Нам нужно двигаться дальше».
Дима, ты считаешь, эдипов комплекс – это не проблема? – Печерская прервалась и обратилась ко мне.
Ну откуда я знаю, я же не специалист. Решил ответить честно, своим мнением:
– Любой комплекс – не проблема, если он не беспокоит тебя или окружающих.
– Говоришь прямо как психолог.
«Пятнадцатое сентября.
Снова приватная консультация с К. и на этот раз прорыв. Получил большой массив данных о сексуальной жизни клиента, его прошлом, его страхах…».
Начинается самое интересное, ага, – пробормотала Печерская под нос.
– Подожди, надо кое-что прикинуть, – перебил я. – Пятнадцатое, четверг – это за три дня до вашей последней поездки. Ты предполагала, что эти консультации повлияли на мужа. Ты заметила какие-нибудь изменения?
– В четверг нет. У них была еще одна встреча, в субботу. Вот с нее он пришел уже возбужденный и нервничающий.
– А в понедельник наш доктор покинул город. Даже не так, в понедельник он не принимал клиентов. Он мог уехать и в воскресенье, и даже в субботу, после встречи с Логиновым.
– Ты говоришь так, будто это может быть связано.
Это связано по факту тем, что Сафин – последний человек, помимо жертвы, видевший убийцу перед преступлением. Ценный свидетель, как минимум.
– Ладно, продолжай. Там про вашу сексуальную жизнь. Это важно.
– Ну, конечно, – скептически ухмыльнулась она.
– Стесняешься? – спросил я.
– Поздно уже стесняться, – вздохнула Печерская. – Вот здесь я остановилась. «К. начал разговор спокойно и обстоятельно, было видно, что он готовился к сеансу, и я по большей части просто слушал, лишь иногда задавая уточняющие вопросы. В тихом омуте черти водятся, конечно, и специалист здесь нужен, к сожалению, не моего профиля. Такой объем проблем выходит за рамки классической психотерапии. Не шизофрения, но устойчивая деперсонализация и дереализация. Восприятие самого себя как постороннего человека, взгляд на себя извне – не симптом каких-то проблем, пока это единичный случай. Но К. живет с этим ощущением уже шесть лет (!), научившись маскировать его за повседневным рутинным поведением. Даже удивительно, что он способен вести более-менее социальную жизнь на протяжении столь значительного промежутка времени.

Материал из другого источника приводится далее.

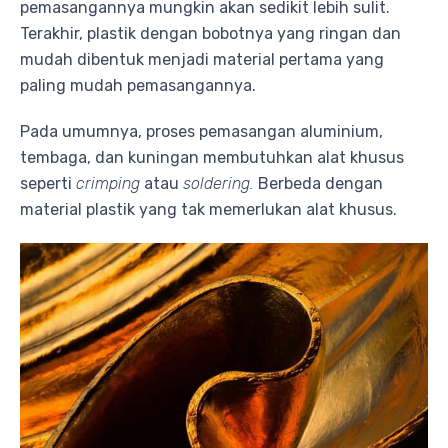
pemasangannya mungkin akan sedikit lebih sulit.
Terakhir, plastik dengan bobotnya yang ringan dan
mudah dibentuk menjadi material pertama yang
paling mudah pemasangannya.
Pada umumnya, proses pemasangan aluminium,
tembaga, dan kuningan membutuhkan alat khusus
seperti
crimping
atau
soldering.
Berbeda dengan
material plastik yang tak memerlukan alat khusus.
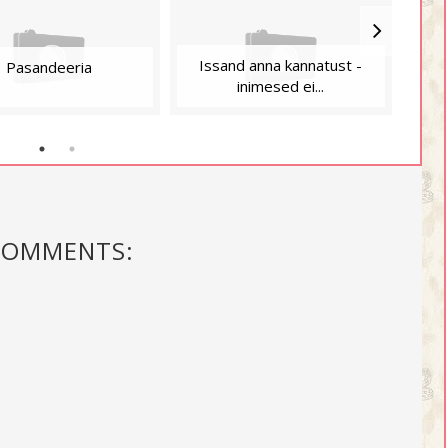
Issand anna kannatust -
See
Pasandeeria
inimesed ei...
COMMENTS:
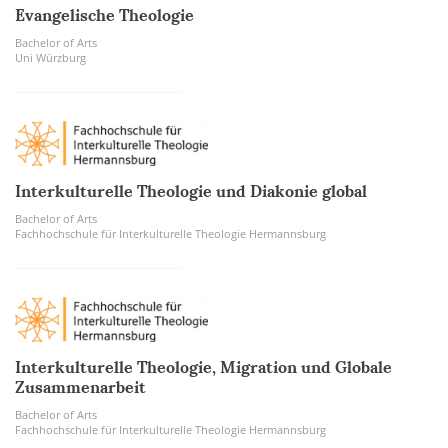
Evangelische Theologie
Bachelor of Arts
Uni Würzburg
Interkulturelle Theologie und Diakonie global
Bachelor of Arts
Fachhochschule für Interkulturelle Theologie Hermannsburg
Interkulturelle Theologie, Migration und Globale
Zusammenarbeit
Bachelor of Arts
Fachhochschule für Interkulturelle Theologie Hermannsburg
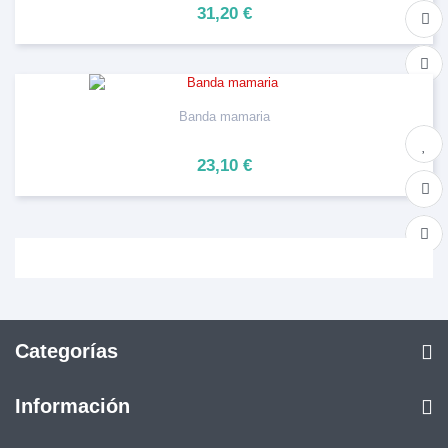
31,20 €
Banda mamaria
23,10 €
Categorías
Información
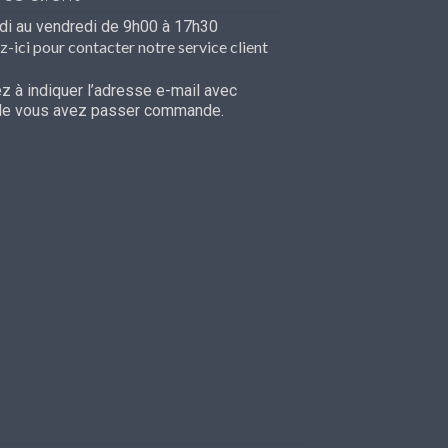
ndi au vendredi de 9h00 à 17h30
z-ici pour contacter notre service client
 à indiquer l’adresse e-mail avec
lle vous avez passer commande.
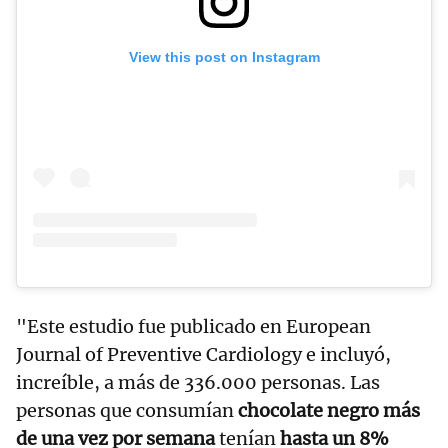
View this post on Instagram
"Este estudio fue publicado en European
Journal of Preventive Cardiology e incluyó,
increíble, a más de 336.000 personas. Las
personas que consumían
chocolate negro más
de una vez por semana
tenían
hasta un 8%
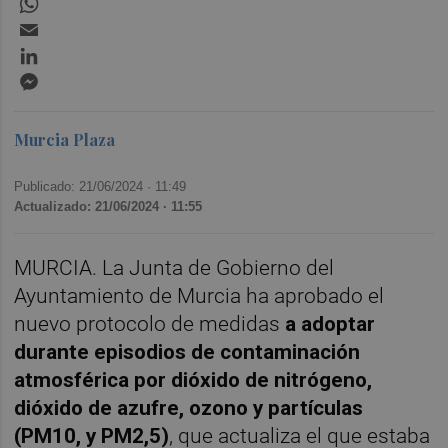
Email
LinkedIn
Messenger
Murcia Plaza
Publicado: 21/06/2024 ·
11:49
Actualizado: 21/06/2024 · 11:55
MURCIA. La Junta de Gobierno del
Ayuntamiento de Murcia ha aprobado el
nuevo protocolo de medidas
a adoptar
durante episodios de contaminación
atmosférica por dióxido de nitrógeno,
dióxido de azufre, ozono y partículas
(PM10, y PM2,5)
, que actualiza el que estaba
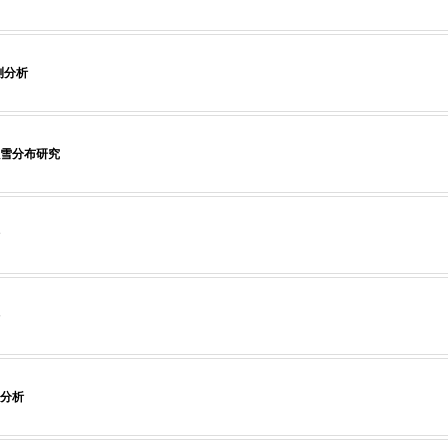
测分析
雪分布研究
分析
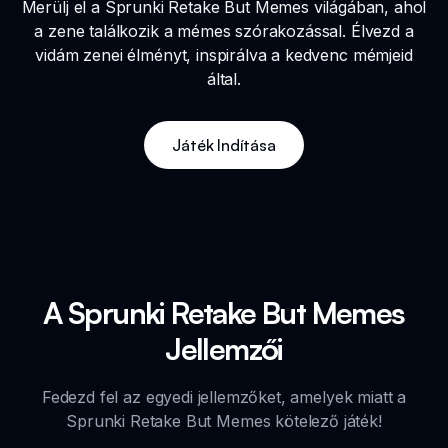
Merülj el a Sprunki Retake But Memes világában, ahol
a zene találkozik a mémes szórakozással. Élvezd a
vidám zenei élményt, inspirálva a kedvenc mémjeid
által.
Játék Indítása
A Sprunki Retake But Memes
Jellemzői
Fedezd fel az egyedi jellemzőket, amelyek miatt a
Sprunki Retake But Memes kötelező játék!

Это действительно выдающийся, хотя и печальный пример несчастного подавленного человека, напоминающего при более глубоком рассмотрении бомбу замедленного действия. Об этом говорят нам, безусловно, проявления сексуальной жизни – периодическое проявление К. по отношению к партнерше умеренного физического насилия, сопровождающегося резким повышением либидо. Это очевидное следствие подавляемой К. склонности к садистскому поведению…».
– Так, Лена, вот тут тормозни, – я перебил ее размеренное и спокойное чтение. Как будто она читала финансовый отчет. – У меня сейчас ощущение, что ты не рассказала мне о своей сексуальной жизни кое-что важное. Твой муж – садист?
– Придержи коней, Дмитрий. Во-первых, что мне рассказывать о моей сексуальной жизни, а что нет – мое дело. Во-вторых, садист – это очень громко сказано. Садизм – это когда плетки, черная кожа, унижения-оскорбления, вот это все. Ничего даже близко подобного у нас не было. Просто, ну… – мне показалось, или она покраснела? Я достал зеркало и поймал ее отражение. Ну да, стесняется. – Вот ты хотел бы ощутить себя объектом столь сильного желания, что человек не может удержаться от желания взять тебя?
– Нет, Лена, такого желания, чтобы меня хотели взять во что бы то ни стало, у меня не было.
– Это потому что ты мужчина. Мужчинам трудно понять. Поверь, женщине очень льстит, когда ее хотят… Даже если чуть чересчур. Здесь, разумеется, есть некие рамки. Я дала понять Максиму, где они, и он их не переступал. Но да, мы не всегда занимались любовью, как нормальные люди. Иногда он мог меня именно что взять. Не изнасиловать… но проявить силу. Ну и я могла поцарапаться или пощечину прописать… Так, короче, обойдешься без подробностей. Это не было проблемой, это наше личное дело.
– Ты уже расписала подробней, чем я хотел. Мне казалось, что в вашей паре доминирование больше пошло бы тебе.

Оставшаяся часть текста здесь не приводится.